* [DETALHES DA TAREFA]: Reescreva a parte do trecho sobre intolerância à lactose que começa com as palavras que contêm "Nesses casos, a recomendação" e termina em "ou opções veganas.", trocando "colágeno" por "proteína do ovo".

* [TRECHO]:
- - - - -
Riscos de negligenciar a intolerância
Ignorar a intolerância e continuar consumindo leite e derivados pode trazer consequências sérias a médio e longo prazo.
Segundo a nutricionista Nádia Lauro, o contato repetido com a lactose não digerida machuca o revestimento intestinal, levando a um quadro chamado disbiose intestinal (um desequilíbrio das bactérias que protegem o intestino). Isso pode evoluir para:
- Inflamação crônica;
- Síndrome do intestino irritável (intestino hipersensível a qualquer alimento);
- Doença de Crohn (condição grave, inflamatória e sem cura);
- Maior risco de desenvolver alergias alimentares;
- Comprometimento da saúde cerebral, com sintomas como falhas de memória, dificuldade de concentração e até alterações motoras, devido à ligação entre o intestino e o cérebro.
“Cuidar da intolerância é simples se comparado às complicações que podem surgir quando ela é ignorada. Não vale a pena arriscar”, reforça a nutricionista.
Atenção aos industrializados
Muitos produtos processados contêm lactose “escondida”, o que pode surpreender os intolerantes. Entre os principais vilões estão:
- Pães e bolos industrializados
- Chocolates comuns
- Molhos prontos
- Embutidos
- Whey protein tradicional (concentrado)
Nesses casos, a recomendação é optar por versões isoladas, hidrolisadas ou alternativas não derivadas do leite, como proteína da carne, colágeno ou opções veganas.
A intolerância à lactose é uma das condições digestivas mais comuns da atualidade, mas, quando tratada corretamente, não precisa comprometer a qualidade de vida.
“O segredo está no diagnóstico correto, na escolha consciente dos alimentos e no acompanhamento profissional. Cada organismo reage de um jeito, mas o mais importante é não ignorar os sinais que o corpo dá”, finaliza a nutricionista Nádia Lauro.
Queijos e produtos sem lactose
Uma das maiores dúvidas dos pacientes intolerantes é: ‘Posso comer queijo?’ A resposta da nutricionista é que depende do tipo: queijos frescos, como ricota e minas, ainda apresentam altos níveis de lactose.
Já os maturados, como parmesão, grana padano, provolone e emmental, possuem apenas traços mínimos. Isso acontece porque, no processo de maturação, as bactérias consomem a lactose e produzem ácido lático, deixando o queijo mais ácido e praticamente sem lactose.
No Brasil, o queijo Canastra maturado por mais de 30 dias também entra na lista dos naturalmente livres de lactose.
No entanto, mesmo nesses casos, a especialista recomenda cautela. “A quantidade mínima de lactose pode ser suficiente para irritar o intestino de pacientes mais sensíveis. Sempre oriento que façam uso da enzima lactase ao consumir”, explica.
- - - - -
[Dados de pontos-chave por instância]
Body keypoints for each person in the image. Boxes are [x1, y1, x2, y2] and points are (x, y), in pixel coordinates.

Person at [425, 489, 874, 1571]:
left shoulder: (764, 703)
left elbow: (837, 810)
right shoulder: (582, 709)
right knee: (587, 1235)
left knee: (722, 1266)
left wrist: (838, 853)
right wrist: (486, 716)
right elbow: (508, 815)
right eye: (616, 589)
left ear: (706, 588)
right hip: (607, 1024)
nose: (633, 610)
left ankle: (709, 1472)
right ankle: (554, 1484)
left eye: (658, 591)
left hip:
- - - - -
* [RESULTADO ABAIXO]:
Nesses casos, a recomendação é optar por versões isoladas, hidrolisadas ou alternativas não derivadas do leite, como proteína da carne, proteína do ovo ou opções veganas.